Dans les années 1980, les préoccupations concernant l’homosexualité étaient largement marquées par la peur. À l’époque, l’idée que les jeunes, surtout ceux en situation de vulnérabilité, puissent être attirés ou agressés par des individus homosexuels était un sujet de préoccupation majeur. Un exemple frappant est celui de mon grand frère, affecté à Moroni en 1989. Il avait tout mis en œuvre pour m’emmener avec lui, modifiant même mon nom de famille pour me considérer comme son fils, dans le but de m’éloigner d’un environnement familial trop étouffant. Cependant, mon père était particulièrement réticent, craignant que, dans la capitale, je sois exposé à des agressions sexuelles. À Moroni, on m’avait conseillé d’éviter un homme dans la cinquantaine, réputé pour ses tendances homosexuelles. À cette époque, dans la capitale, la société n’avait encore que peu de contacts ou de connaissances sur le sujet, avec un seul « suspect » identifié, ce qui laisse entendre que l’homosexualité était plutôt rare et marginalisée.

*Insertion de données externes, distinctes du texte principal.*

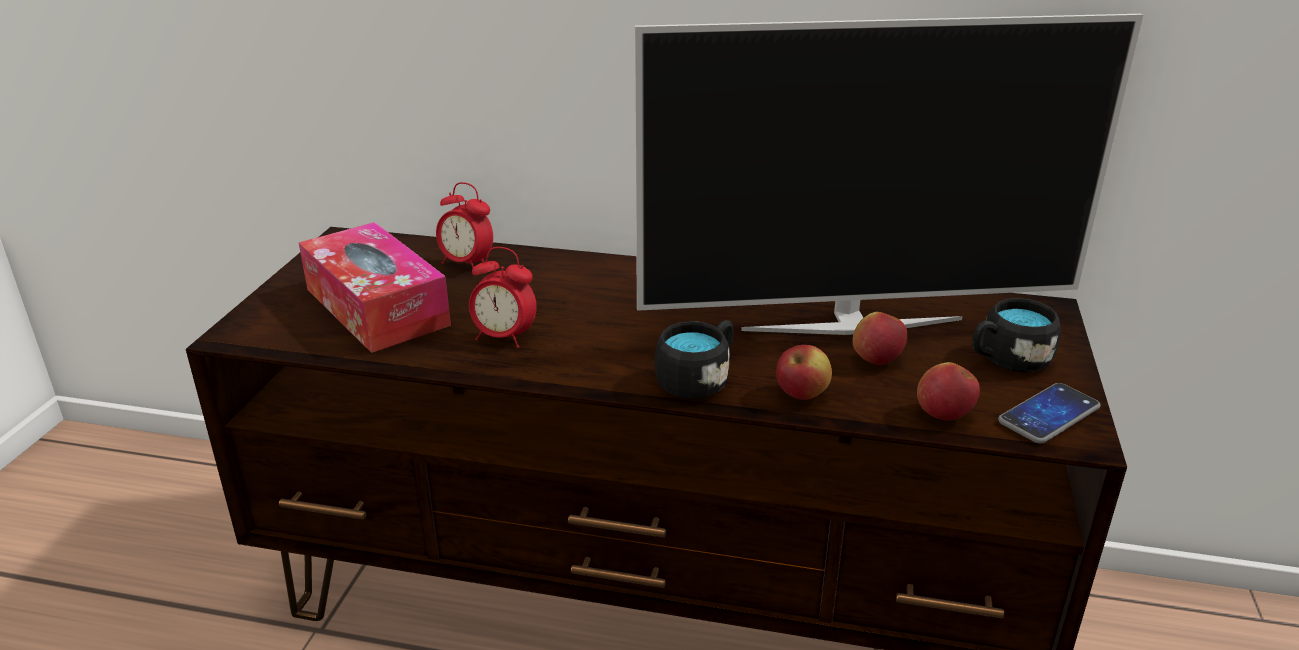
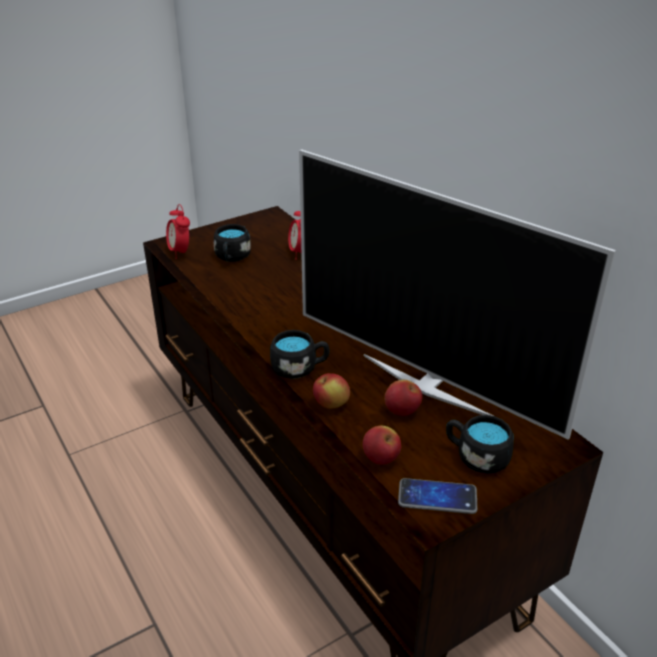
camera: 45 degrees right, 5 degrees up
tissue box [299,222,451,353] -> black mug [214,224,251,262]
alarm clock [469,247,537,348] -> alarm clock moved to [166,204,190,259]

2. Les années 90 : Une homosexualité perçue comme un luxe

À la fin des années 1990, l’homosexualité est encore perçue par la société comme une étrangeté, voire un luxe réservé à une minorité. Lorsque je fréquentais le lycée de Mitsamiouli, des amis de ma ville me conseillaient d’éviter certains jeunes réputés pour leur comportement homosexuel. J’ai choisi de les fréquenter malgré leurs avertissements, et je n’ai jamais été confronté à des tentatives de leur part. Toutefois, dans cette période, l’homosexualité restait perçue comme une conduite atypique et était souvent associée à des stéréotypes négatifs, comme l’idée qu’un jeune s’habillant à la mode ou possédant un véhicule de manière soudaine aurait, selon les gens un ‘tuteur homosexuel’. Cette vision de l’homosexualité comme un phénomène à la fois marginal et mystérieux commençait à prendre racine, mais elle restait encore largement stigmatisée.

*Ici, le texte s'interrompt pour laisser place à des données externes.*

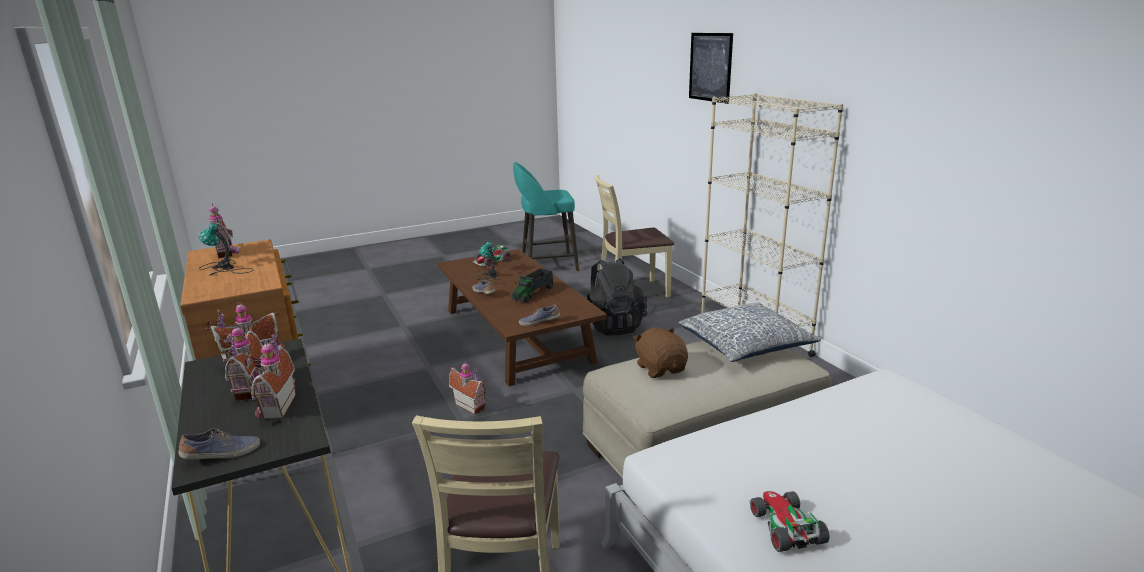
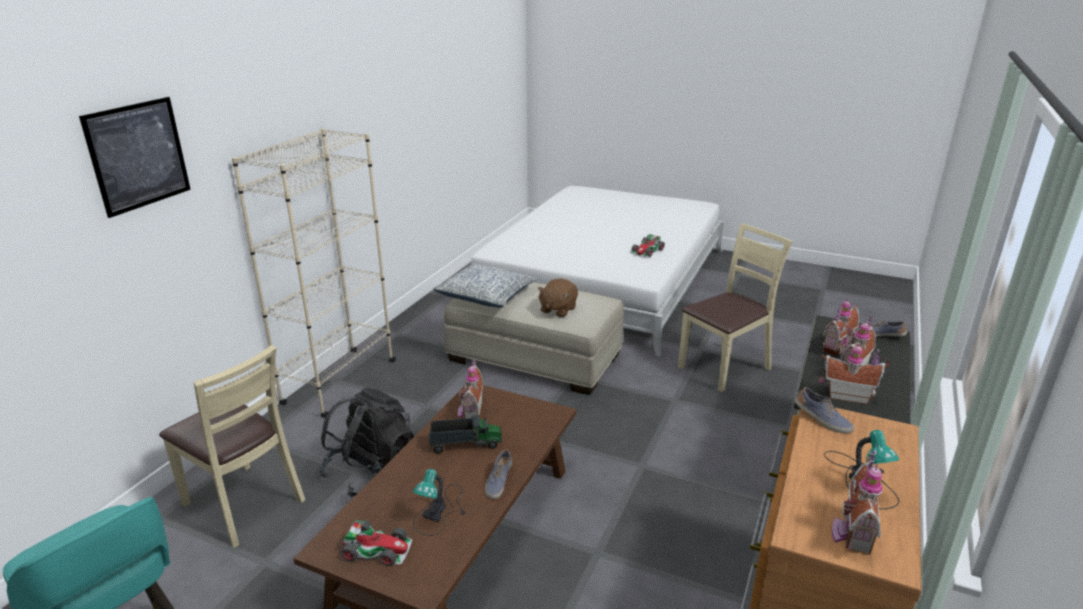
camera: 130 degrees left, 5 degrees up
toy house [449,362,487,415] -> toy house moved to [458,357,483,419]
shoe [519,304,560,326] -> shoe moved to [795,387,854,433]

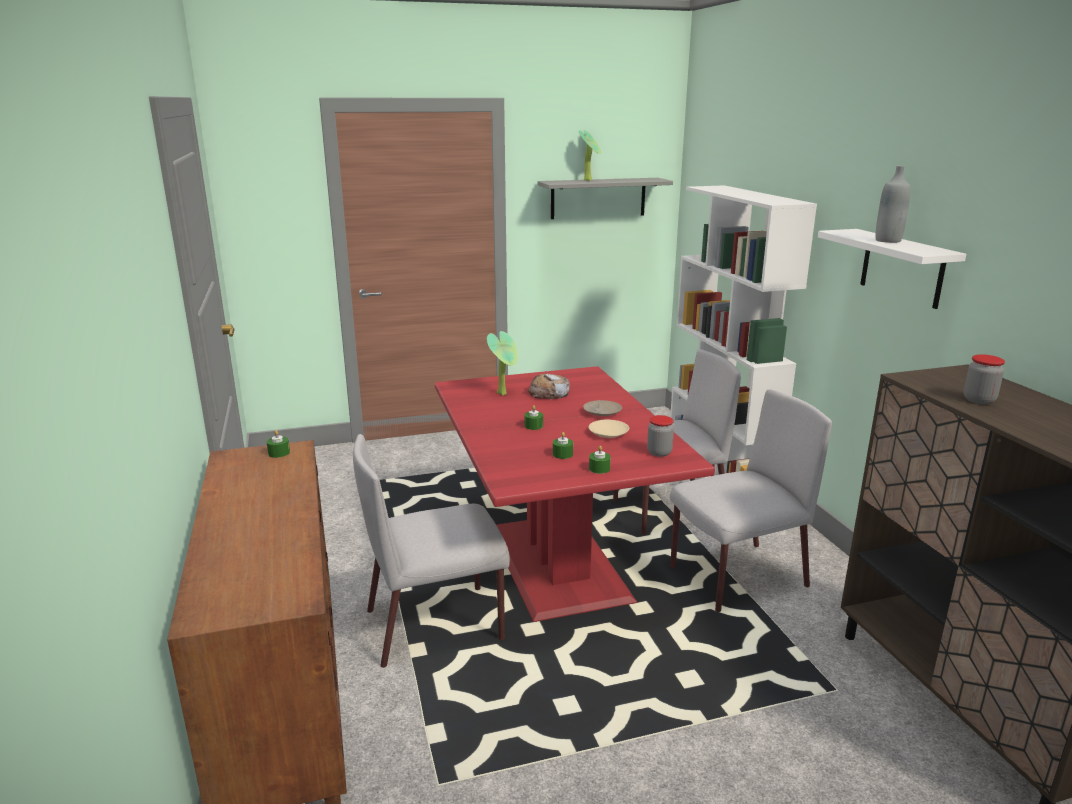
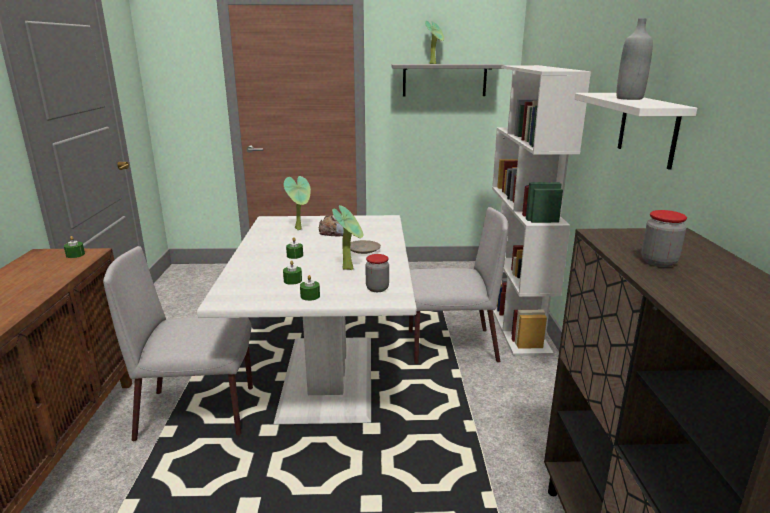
camera: 15 degrees right, 0 degrees up
red dining table [435,366,715,622] -> white dining table [197,215,417,424]
beige plate [589,420,629,438] -> potted plant [332,205,363,270]
grey chair [670,389,832,612] -> none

3. L’évolution des mentalités : 2015 et au-delà

La découverte de l’homosexualité entre femmes a été un autre moment clé dans mon parcours. En 2015, lors d’un voyage avec des amies, l’une d’elles m’a averti qu’il ne fallait pas draguer une autre amie car cette dernière était sa maîtresse. Ce fut la première fois que j’ai pris conscience que des femmes aux Comores pouvaient avoir des relations amoureuses entre elles. C’était un sujet rarement abordé, voire nié publiquement, mais il montrait que, sous la surface, les normes sociales commençaient à se diversifier et à évoluer.

4. L’homosexualité en 2023 : Une banalisation inquiétante ?

En 2023, les choses ont encore changé. Une amie proche m’a raconté qu’un homme instruit et civilisé avait divorcé après avoir découvert que sa femme avait une liaison avec une autre femme. Selon elle, c’était ridicule qu’un homme moderne et éduqué divorce pour une telle raison, car l’homosexualité est devenue un phénomène presque banal. La banalisation de l’homosexualité s’est accélérée avec l’émergence des réseaux sociaux, où les accusations d’homosexualité sont fréquentes et où certains comoriens sont régulièrement pris pour cible. De nos jours, des personnes sont parfois qualifiées d’homosexuelles simplement en raison de leurs comportements perçus comme différents ou non conformes aux normes traditionnelles.

Très récemment, j’ai regardé une vidéo qui tourne dans les réseaux, dans laquelle des mères comoriennes dansaient en toute fierté avec un jeune comorien homosexuel, qui a fini par se déclarer femme. Il y a dix ans, ces mêmes mères se seraient mises à pleurer plutôt que de danser. L’homosexualité, longtemps réprimée ou ignorée aux Comores, fait aujourd’hui face à une ambiguïté croissante dans les mentalités. Si la société semble plus tolérante ou curieuse, il existe encore une forte pression pour maintenir les normes traditionnelles. L’acceptation ou le rejet de l’homosexualité demeure une question délicate, où la flambée de la visibilité des relations homosexuelles peut aussi signifier une banalisation qui pourrait être perçue comme une menace pour les valeurs sociales et culturelles établies.